Howard’s earliest works were sculptures of ancient deities such as Hermes and Aphrodite. In 2011 came the work Howard was convinced would bring him to the art world’s attention. “It was called ‘Apollo,’ a male nude that took 3,500 hours and two models. I thought I had made something comparable to the works of the Italian Renaissance.”
Howard began work on the sculpture in January 2016, completing it eight and a half years later.
“Those years were dedicated to meetings with the commission and to 25 different iterations of the sculpture. Then came a 10-foot maquette and then another 5-foot version which became the final, green-lighted project. It was a battle,” he said.
One member of the commission suggested that Howard look at Henry Shrady’s bronze statue of Ulysses S. Grant, unveiled in 1924, located at the base of Capitol Hill. “I saw it and liked it and thought, ‘That’s a template I could follow,’” Howard recalled.

Howard called “A Soldier’s Journey” “a break from making sculpture for elites and governments.” His intention was for anyone to be able to connect with it. “An eighth grader with no interest in art will be fascinated by this movie-in-bronze that unfolds as you walk from left to right.”

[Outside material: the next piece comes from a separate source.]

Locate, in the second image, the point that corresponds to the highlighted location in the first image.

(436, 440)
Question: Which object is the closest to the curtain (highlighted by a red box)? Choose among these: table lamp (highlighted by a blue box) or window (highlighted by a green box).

At the start, we see a man saying goodbye to his wife and daughter as the daughter hands him his helmet. We move to the right and see him engaged in fierce combat, while men around him are killed, wounded, and gassed. We then see the solemn aftermath of battle, and the return home to wife and daughter.
As the action moves from left to right, the face of the protagonist changes to reflect the different races and ethnic groups that contributed to the war effort.
Howard’s wife, novelist Traci Slatton Howard, pointed out to him that the implied story of the sculpture parallels the “hero’s journey” story that is universal to the human experience.
Howard compares completing the enormous sculpture after nearly a decade of continuous work to “traveling at 90 miles an hour and then suddenly coming to a stop.” When he finished, he didn’t know what to do next, so he wrote a 750-page book about the experience.
He sees “A Soldier’s Journey” as the spear-tip of a potential shift from abstract to figurative sculpture and is not reticent to make his position clear: “Schools, art critics, galleries, and museums are arrogant and ignorant of what art is.”
To correct that, Howard believes we must re-connect with the divine that is inherent in human nature.